Israel and the US Pentagon have both subsequently claimed that a terrorist organization was behind the explosion, which was first attributed to an Israeli attack.

The act simply serves to exacerbate the already unstable situation in the area, and Iran has already urged Islamic oil exporters to implement an oil embargo on Israel in light of the ongoing hostilities. Israel imports a bit more than 200Mbbls/d of oil, with the two biggest suppliers being Kazakhstan and Azerbaijan at the moment.

“If we were to see a disruption to these flows, given the relatively small volumes, Israel should be able to quite easily find alternatives”, ING commodities analysts said in a note.

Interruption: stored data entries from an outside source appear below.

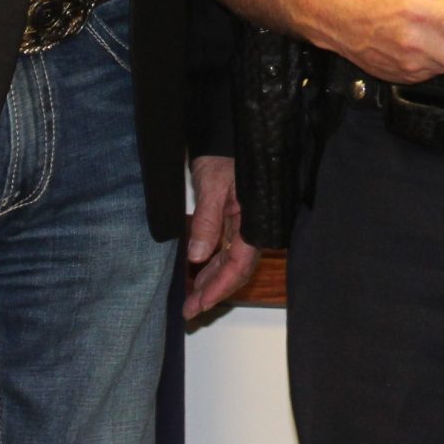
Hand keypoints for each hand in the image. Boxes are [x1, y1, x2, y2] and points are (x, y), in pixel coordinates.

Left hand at [183, 154, 258, 316]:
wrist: (226, 132)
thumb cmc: (224, 154)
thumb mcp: (212, 185)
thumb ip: (207, 220)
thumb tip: (198, 256)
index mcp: (252, 220)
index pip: (239, 264)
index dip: (220, 287)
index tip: (200, 304)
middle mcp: (250, 226)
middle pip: (235, 268)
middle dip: (213, 291)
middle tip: (190, 310)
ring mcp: (242, 224)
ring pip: (229, 261)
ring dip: (211, 280)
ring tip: (190, 298)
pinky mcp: (233, 219)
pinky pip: (224, 248)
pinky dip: (210, 264)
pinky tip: (197, 273)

Since the Russia-Ukraine war, the oil market has shown fairly effectively how trade flows may adapt to trade constraints, according to analysts. In related news, the Energy Information Administration (EIA) reported on Thursday that US commercial crude oil stocks dropped by 1.1% during the week ending October 13.

Contrary to the American Petroleum Institute’s prediction of a drop of about 4.4 million barrels, inventories decreased by about 4.5 million barrels to 419.7 million barrels. The information showed that last week’s strategic petroleum reserves, which are not included in commercial crude supplies, were steady at 351.3 million barrels.

Over the same time period, gasoline stocks decreased by around 2.4 million barrels to 223.3 million barrels. According to EIA statistics, US crude oil output fell by 1,000 barrels per day (bpd) to around 13.6 million bpd during the week ending Oct. 13.
US crude oil imports also fell by 387,000 bpd to about 5.94 million bpd over the same period, while crude oil exports surged by 2.23 million bpd to approximately 5.3 million bpd.

In the Short-Term Energy Outlook (STEO) released on Oct. 11, the EIA predicted that crude oil output in the country would reach an average of 12.92 million bpd this year. Next year, crude oil output in the country is expected to reach 13.12 million bpd.

Chinese macro data released yesterday came in stronger than expected, whilst the oil numbers were also supportive with refineries in China processing a record 15.5MMbbls/d of crude oil over the September.

In addition, domestic demand remains robust coming in at around 15.2MMbbls/d, up 3% month on month and 5% higher year on year. Given these stronger numbers, domestic crude oil inventories fell at a rate of around 200Mbbls/d last month.